Datalog is a restricted form of logic programming with predicates declarations, rules and constraints.
A Datalog rule has the form
R0(t0,1, . . . , t0,k0 ) <− R1(t1,1, . . . , t1,k1 ), . . . , Rn(tn,1, . . . , tn,kn).
Where R0 … Rn are predicate (relation) symbols.
Each term ti,j is either a constant or a variable (0 <= i <= n and 1 <= j <= ki).
The formula R0(t0,1, . . . , t0,k0 ) is called the head of the rule.
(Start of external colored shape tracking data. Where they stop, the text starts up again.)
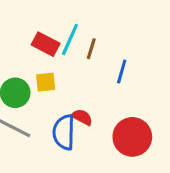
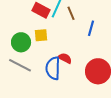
brown line: (91, 49) -> (71, 13), turned -40

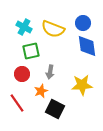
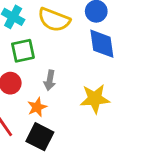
black square: (55, 109) -> (40, 137), moved

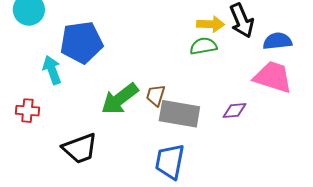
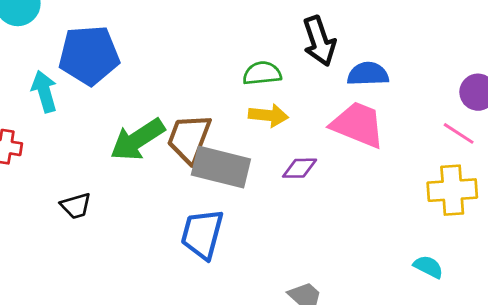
yellow arrow: (211, 24) -> (268, 115), moved
brown trapezoid: (156, 95) -> (189, 138), size x1.6
black trapezoid: (80, 148) -> (76, 206), size x0.6

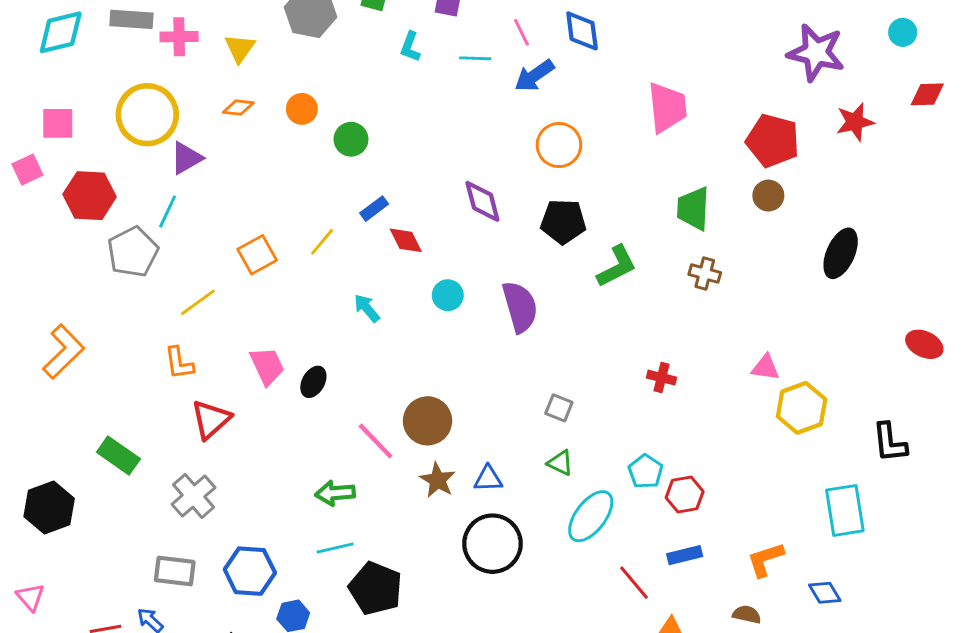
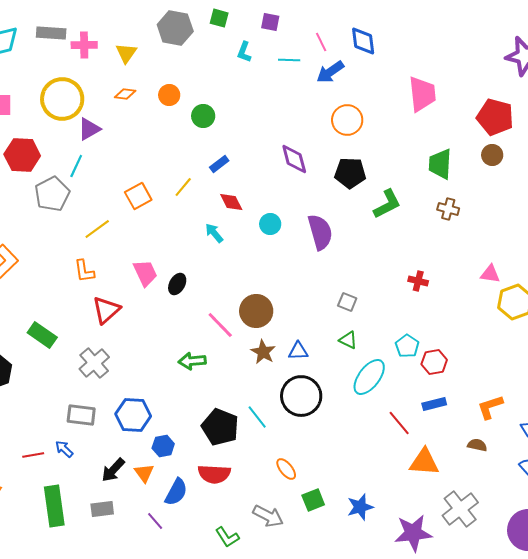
red diamond: (406, 240) -> (231, 202), moved
cyan line: (335, 548) -> (257, 417), moved, turned 65

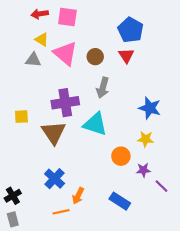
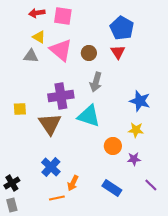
purple line: (162, 186) -> (151, 185), moved

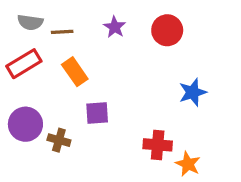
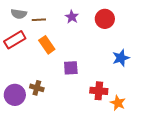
purple square: (97, 113) -> (71, 68), moved
purple circle: (25, 124) -> (15, 95), moved

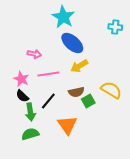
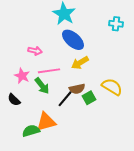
black semicircle: (22, 96) -> (14, 100), moved
black line: (48, 101) -> (65, 99), moved
green arrow: (30, 112) -> (42, 86), moved, turned -30
orange triangle: (67, 125) -> (46, 122), moved, turned 50

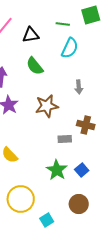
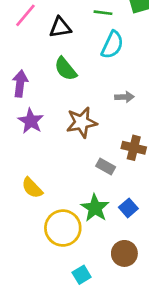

The sequence R1(t1,1, . . . , t1,k1 ) … Rn(tn,1, . . . , tn,kn) the body.
If n = 0, then the body is empty and the rule is called a fact.
A rule is safe if all variables occurring in the head also appear in the body.

In logic programming, the software engineer’s role is to create a real life model by declaring a collection of predicates and relations between these predicates and at a second stage to write a set of constraints and rules to solve the problem. The more rules we have, the more fun we get with Datalog since the executing computer uses these rules of inference to derive new formulas from the ones given in the program until it finds the one that expresses the solution.